Clive Owen in Children of Men


In this Britain, shorn of hope by years of infertility, the cities are papered with advertisements for suicide pills and anti-immigrant propaganda. The countryside is a no-man's-land dotted with piles of burning animal corpses under an angry gray sky. Visually, Cuarón's future is stark and striking (the cinematography is by Cuarón's frequent collaborator Emmanuel Lubezki) but not particularly innovative; it owes debts to the designs of Brazil, Minority Report and other sci-fi. But Cuarón and his four co-screenwriters (and P.D. James, who wrote the novel from which the film is adapted) have given great thought to the psychic damage wreaked on a world without children; as the film opens, the nation mourns the death of Baby Diego, the youngest person on Earth, shot and killed at age eighteen. (Londoners lay bouquets in makeshift memorials, just as they do for the People's Princess in this year's other film of Britain in crisis, The Queen.)

Children of Men calls to mind Brian K. Vaughan's comic-book series Y: The Last Man, set in a similarly blighted future -- one in which all men but one have died.

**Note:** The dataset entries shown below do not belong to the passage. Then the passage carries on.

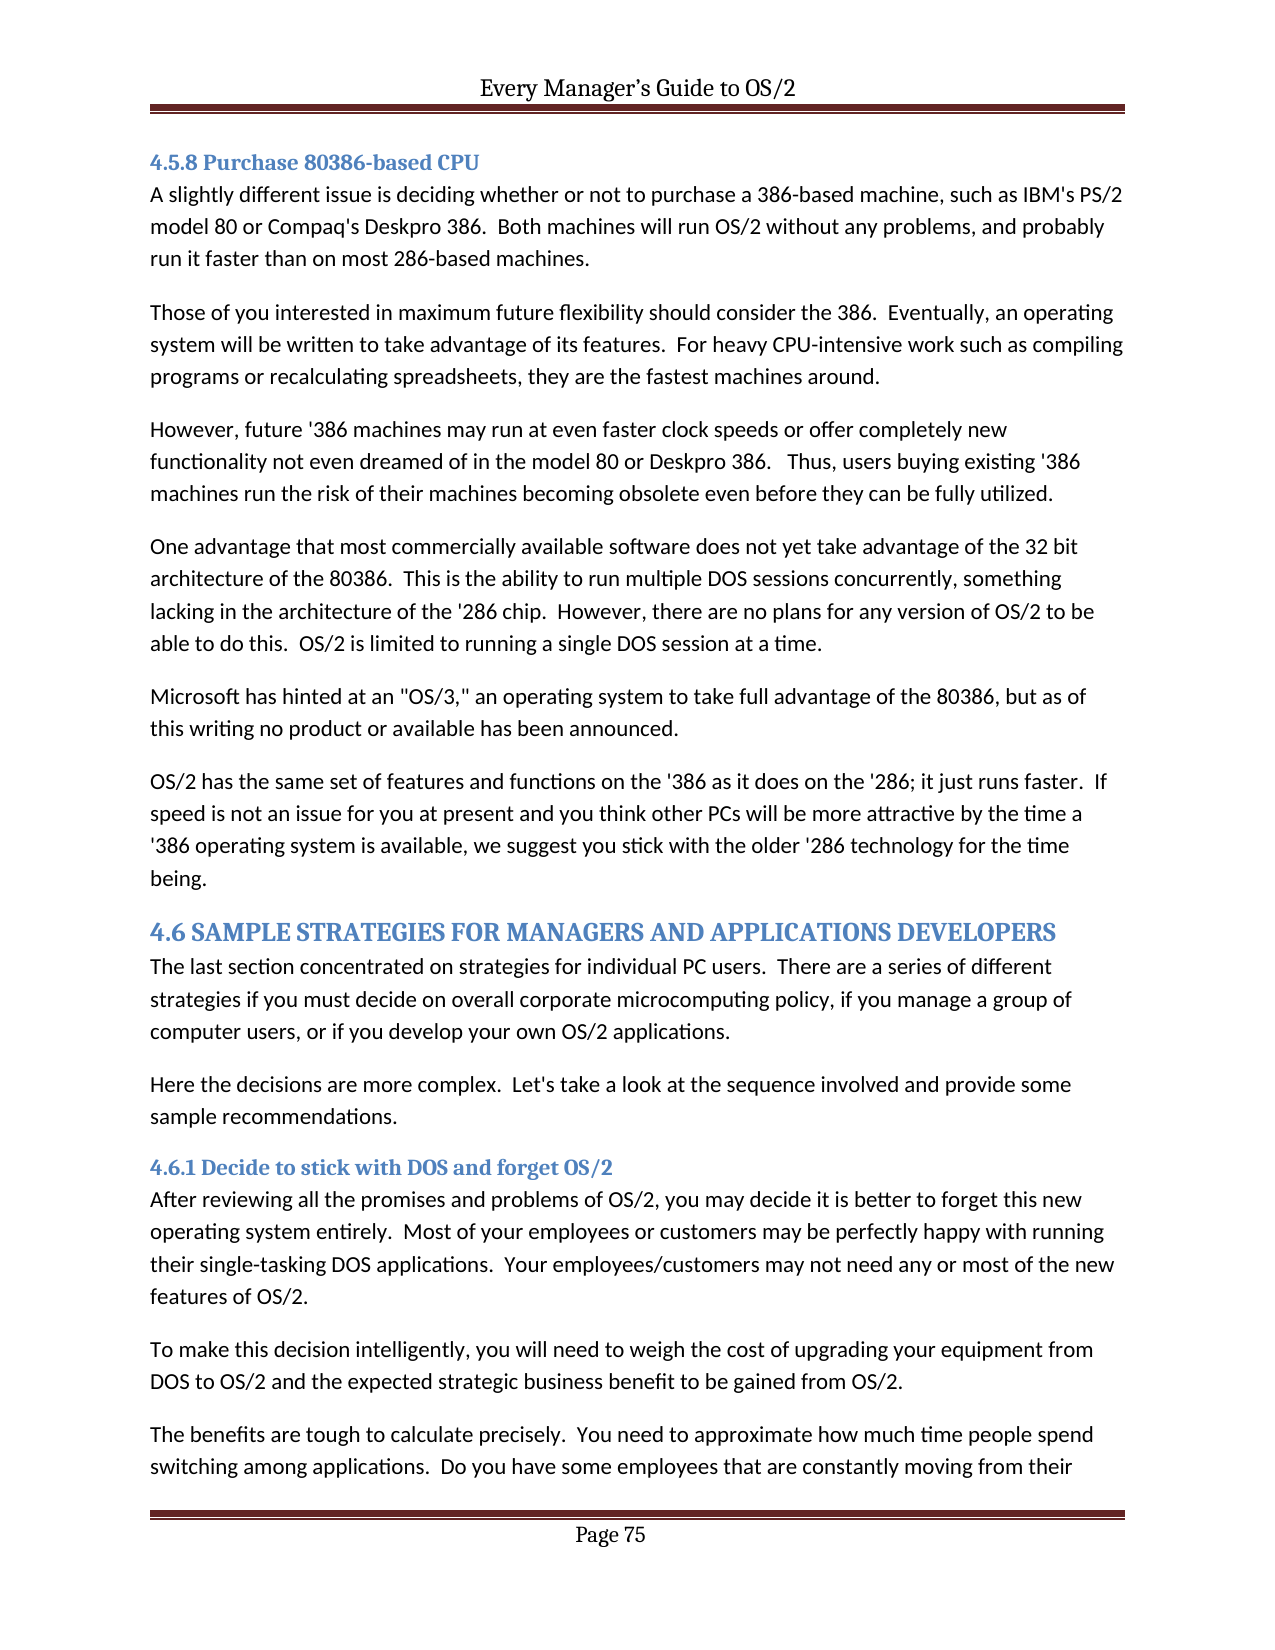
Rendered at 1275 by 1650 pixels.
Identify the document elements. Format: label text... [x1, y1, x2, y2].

subtitle 4.5.8 Purchase 80386-based CPU [150, 150, 1125, 176]
text OS/2 has the same set of features and functions on the '386 as it does on the '286; it just runs faster. If speed is not an issue for you at present and you think other PCs will be more attractive by the time a '386 operating system is available, we suggest you stick with the older '286 technology for the time being. [150, 767, 1125, 892]
text Microsoft has hinted at an "OS/3," an operating system to take full advantage of the 80386, but as of this writing no product or available has been announced. [150, 682, 1125, 742]
text One advantage that most commercially available software does not yet take advantage of the 32 bit architecture of the 80386. This is the ability to run multiple DOS sessions concurrently, something lacking in the architecture of the '286 chip. However, there are no plans for any version of OS/2 to be able to do this. OS/2 is limited to running a single DOS session at a time. [150, 532, 1125, 657]
text Those of you interested in maximum future flexibility should consider the 386. Eventually, an operating system will be written to take advantage of its features. For heavy CPU-intensive work such as compiling programs or recalculating spreadsheets, they are the fastest machines around. [150, 298, 1125, 390]
subtitle 4.6.1 Decide to stick with DOS and forget OS/2 [150, 1155, 1125, 1181]
text After reviewing all the promises and problems of OS/2, you may decide it is better to forget this new operating system entirely. Most of your employees or customers may be perfectly happy with running their single-tasking DOS applications. Your employees/customers may not need any or most of the new features of OS/2. [150, 1185, 1125, 1310]
text Here the decisions are more complex. Let's take a look at the sequence involved and provide some sample recommendations. [150, 1070, 1125, 1130]
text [150, 1420, 1125, 1480]
text A slightly different issue is deciding whether or not to purchase a 386-based machine, such as IBM's PS/2 model 80 or Compaq's Deskpro 386. Both machines will run OS/2 without any problems, and probably run it faster than on most 286-based machines. [150, 180, 1125, 273]
text However, future '386 machines may run at even faster clock speeds or offer completely new functionality not even dreamed of in the model 80 or Deskpro 386. Thus, users buying existing '386 machines run the risk of their machines becoming obsolete even before they can be fully utilized. [150, 415, 1125, 507]
subtitle 4.6 SAMPLE STRATEGIES FOR MANAGERS AND APPLICATIONS DEVELOPERS [150, 917, 1125, 948]
text The last section concentrated on strategies for individual PC users. There are a series of different strategies if you must decide on overall corporate microcomputing policy, if you manage a group of computer users, or if you develop your own OS/2 applications. [150, 952, 1125, 1045]
text To make this decision intelligently, you will need to weigh the cost of upgrading your equipment from DOS to OS/2 and the expected strategic business benefit to be gained from OS/2. [150, 1335, 1125, 1395]
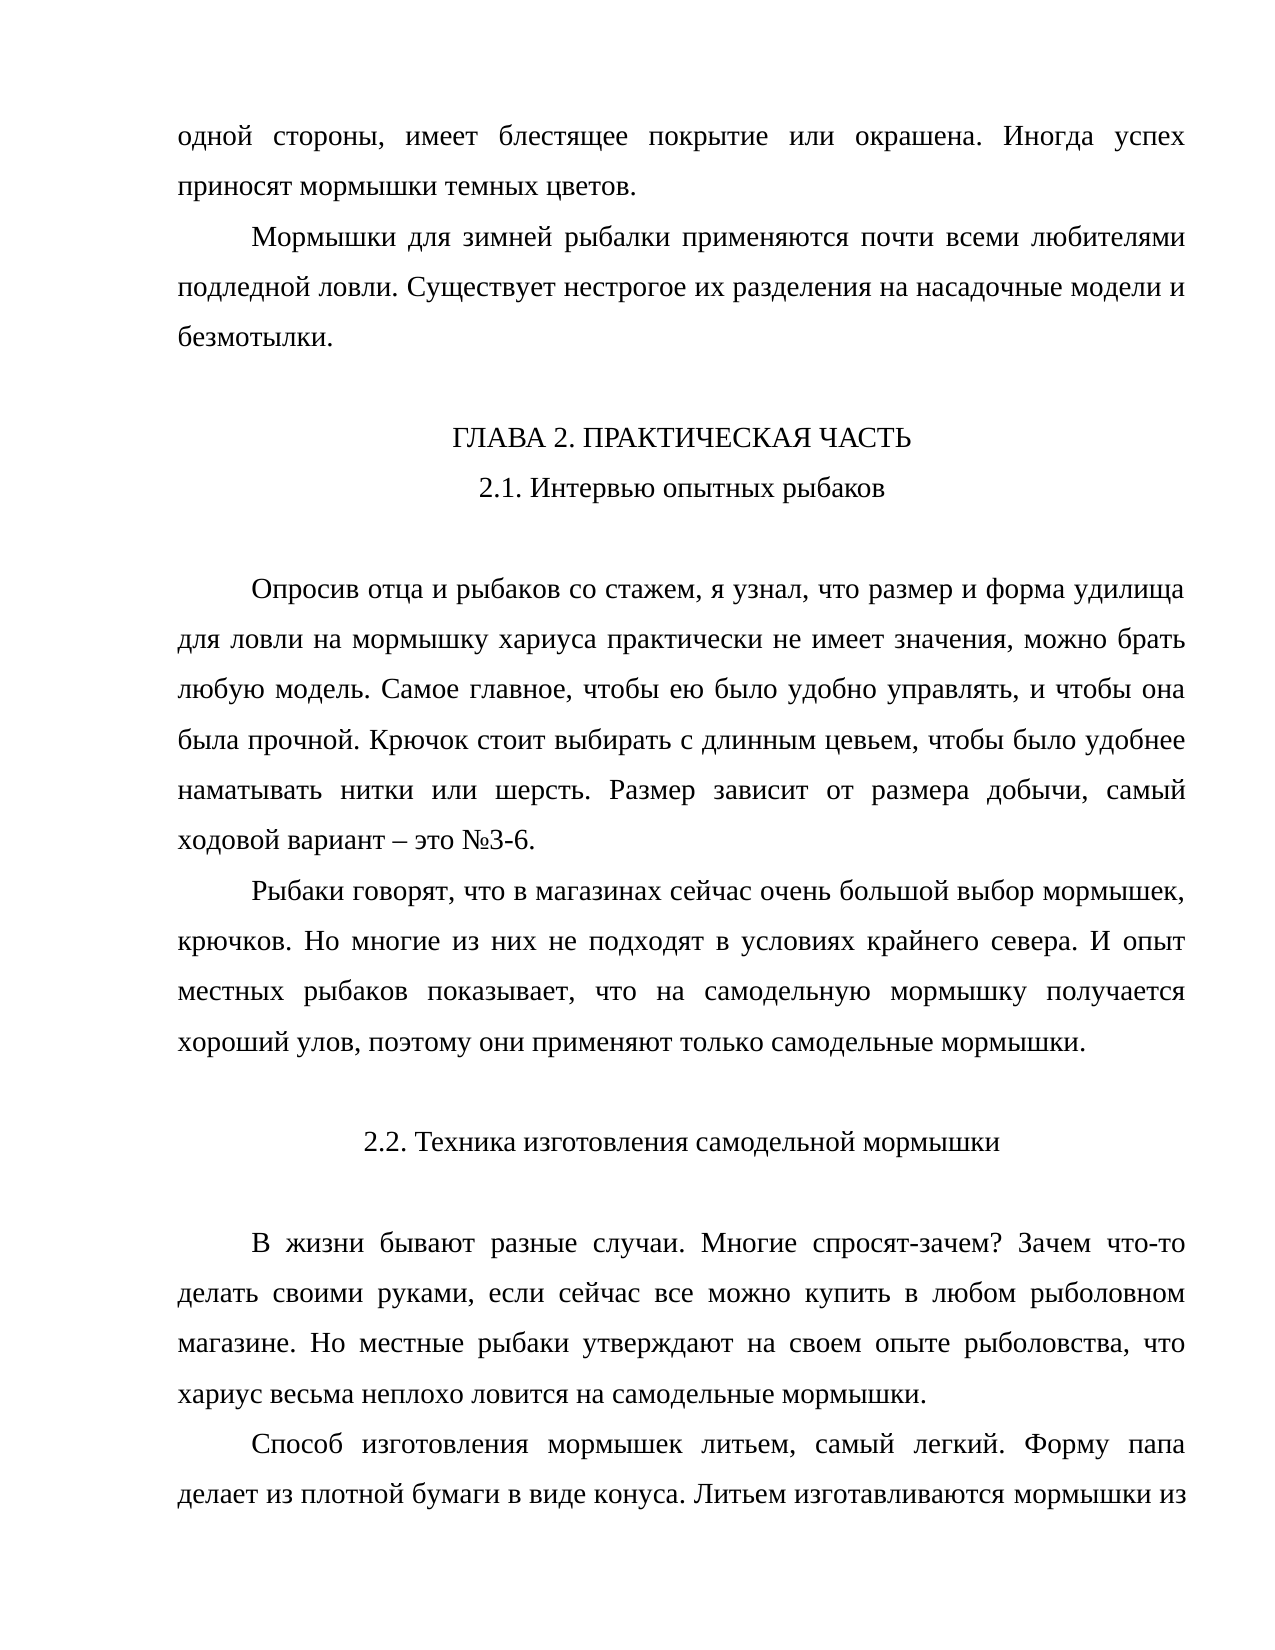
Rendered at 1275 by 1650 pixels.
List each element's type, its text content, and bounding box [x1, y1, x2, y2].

text Опросив отца и рыбаков со стажем, я узнал, что размер и форма удилища для ловли на мормышку хариуса практически не имеет значения, можно брать любую модель. Самое главное, чтобы ею было удобно управлять, и чтобы она была прочной. Крючок стоит выбирать с длинным цевьем, чтобы было удобнее наматывать нитки или шерсть. Размер зависит от размера добычи, самый ходовой вариант – это №3-6. [177, 571, 1186, 856]
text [177, 1426, 1186, 1510]
subtitle 2.2. Техника изготовления самодельной мормышки [177, 1124, 1186, 1158]
text В жизни бывают разные случаи. Многие спросят-зачем? Зачем что-то делать своими руками, если сейчас все можно купить в любом рыболовном магазине. Но местные рыбаки утверждают на своем опыте рыболовства, что хариус весьма неплохо ловится на самодельные мормышки. [177, 1225, 1186, 1409]
text Рыбаки говорят, что в магазинах сейчас очень большой выбор мормышек, крючков. Но многие из них не подходят в условиях крайнего севера. И опыт местных рыбаков показывает, что на самодельную мормышку получается хороший улов, поэтому они применяют только самодельные мормышки. [177, 873, 1186, 1057]
subtitle ГЛАВА 2. ПРАКТИЧЕСКАЯ ЧАСТЬ [177, 420, 1186, 453]
text Мормышки для зимней рыбалки применяются почти всеми любителями подледной ловли. Существует нестрогое их разделения на насадочные модели и безмотылки. [177, 219, 1186, 353]
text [177, 118, 1186, 202]
subtitle 2.1. Интервью опытных рыбаков [177, 470, 1186, 504]
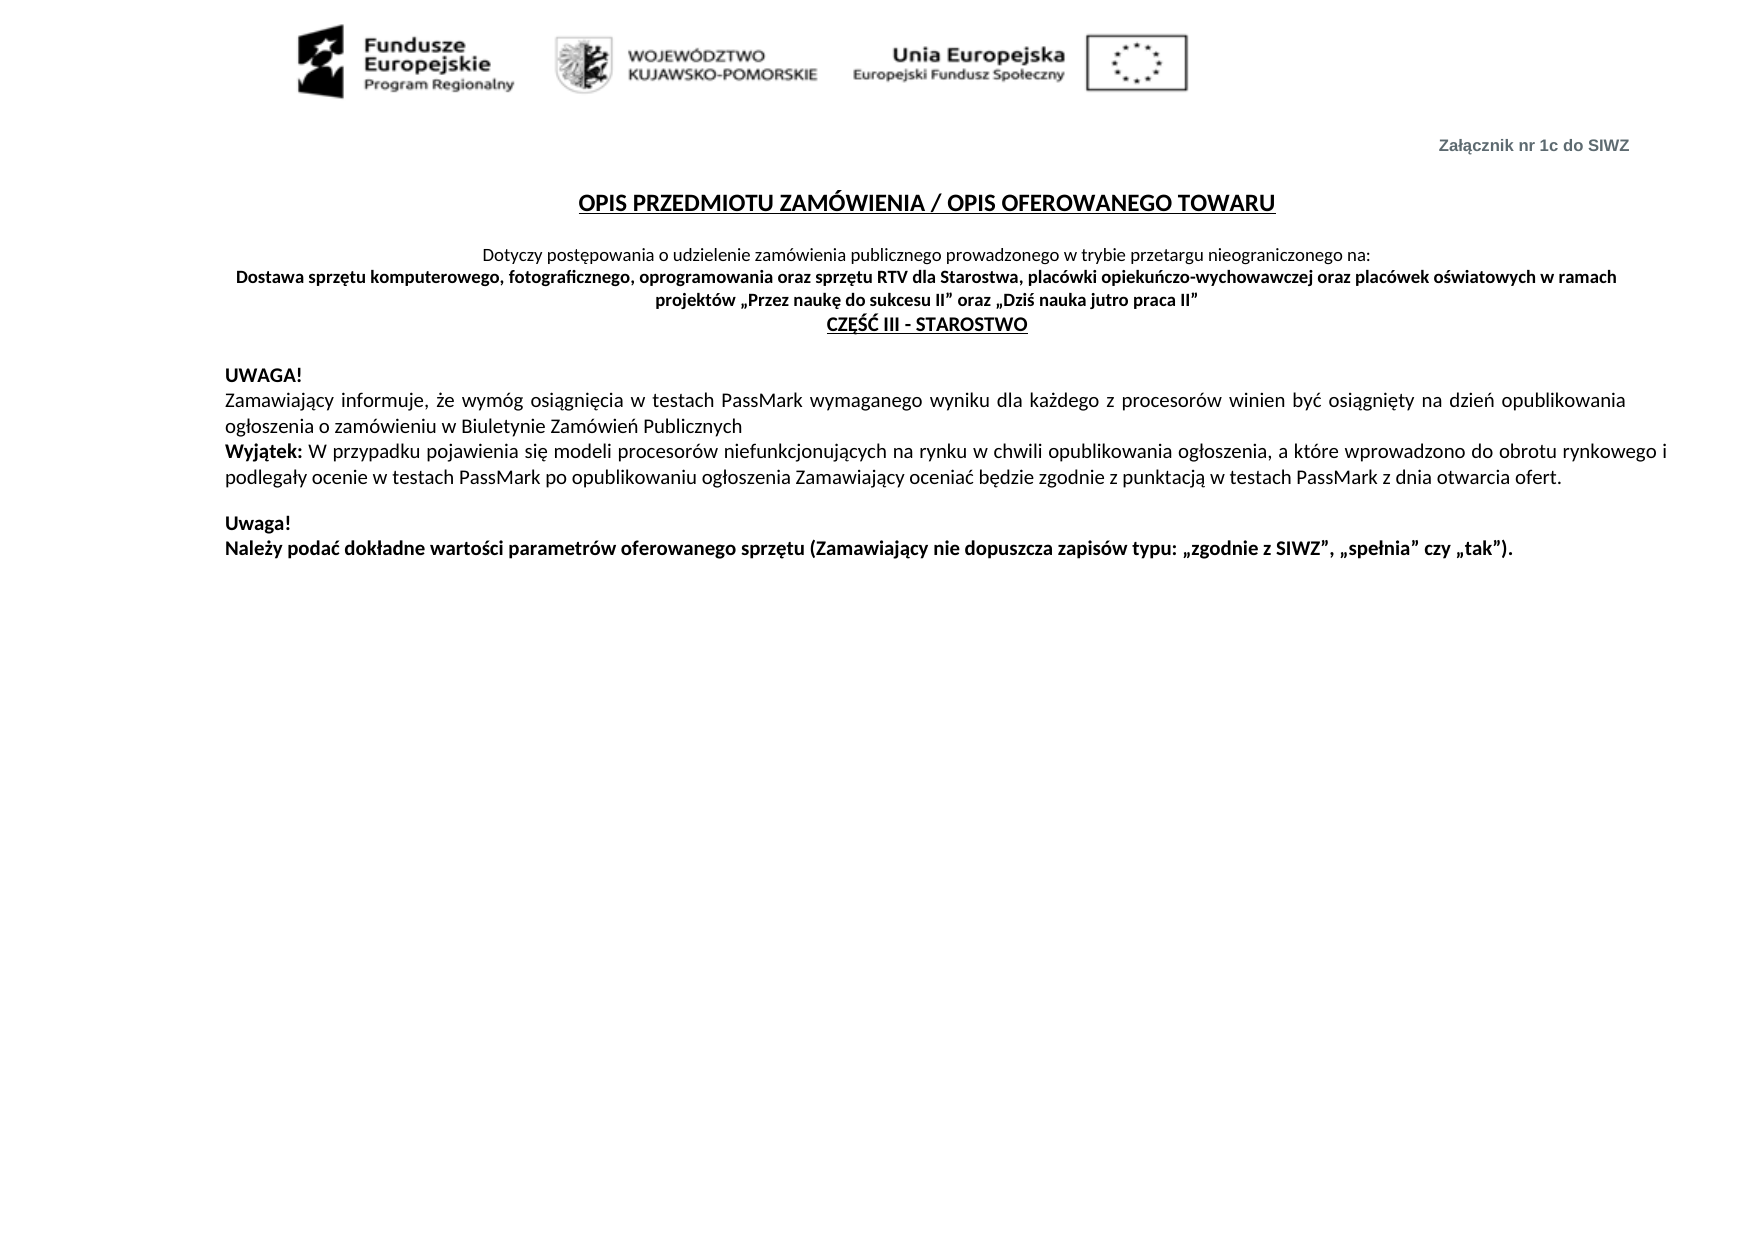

In Vaughan's future, women take care to create simulacra of male companionship: masculine women are prized, and one Japanese entrepreneur has made a fortune renting out male animatronic robots. The London of Children of Men has no similar pluck, perhaps because unlike Vaughan's series, which takes place in the immediate aftermath of catastrophe, Children of Men takes place eighteen years after anyone's had a child. Lethargy and fatalism have overtaken most Londoners; why maintain schools, or enjoy great art, or even treat your sewage, if there will never be anyone to follow you on Earth? Why not just pop a suicide pill (a Quietus, in the script's clever branding) and sleep forever?

Just the sound of a baby's cry can bring hardened soldiers to tears in 2027, so you can imagine Theo's shock when he discovers that Kee, the refugee he's helping to smuggle across the border, is eight months pregnant. ("It takes nine months?" Kee touchingly says, a young woman who's never held a baby in her life.) With Julian's radical compatriots after Theo and Kee, and the government after the radicals, the movie is a series of chases, each fraught with peril for not only our heroes but for the fate of humankind. Films that put babies -- born or unborn -- in peril often can feel like the worst kind of exploitation, but in the case of Children of Men Cuarón's humanism leavens such tough material. Such is his control over his film that viewers can trust he will not lead them astray.

As for Cuarón's technical virtuosity, it's nearly unparalleled among modern directors; three sequences in Children of Men rank among the most impressive achievements in contemporary film in seamlessly incorporating subtle effects work to build fluid, single-take shots that feel utterly compelling and convincing. A long battle and chase shot from inside a crowded car has been justly lauded for its technical achievement, but another scene later in the story -- the events of which I can't reveal, for fear of spoiling the film -- is much more low-key but equally astonishing. Cuarón shoots a commonplace event -- one that I've never seen portrayed convincingly in cinema -- in one take in a dark, cruddy refugee shelter, and he nails it.

The heart of the movie is Theo's evolution from broken and defeated to committed and hopeful; this reclamation project is aided by the luminous Kee, whom Ashitey makes likeable and funny, and Jasper, Theo's pot-growing best friend (an engaging Michael Caine), who comes to Theo's spiritual and practical aid in times of crisis. Clive Owen's portrayal of Theo is a subtle but powerful piece of acting; Theo transforms from a man who can barely dredge a response to a terrorist bombing to a man whose face opens up with love in the middle of a war zone.




Clare-Hope Ashitey in Children of Men


As Universal's dismal tagline suggests, a society without children lacks a future. But such is Cuarón's embrace of his characters' humanity that Children of Men winds up positing the inverse: that the prospect of even a single child can raise hope unlimited even in those who had thought themselves lost. For such a grim-faced film, Children of Men has a joyful heart. Alfonso Cuarón, it turns out, believes the children are the future.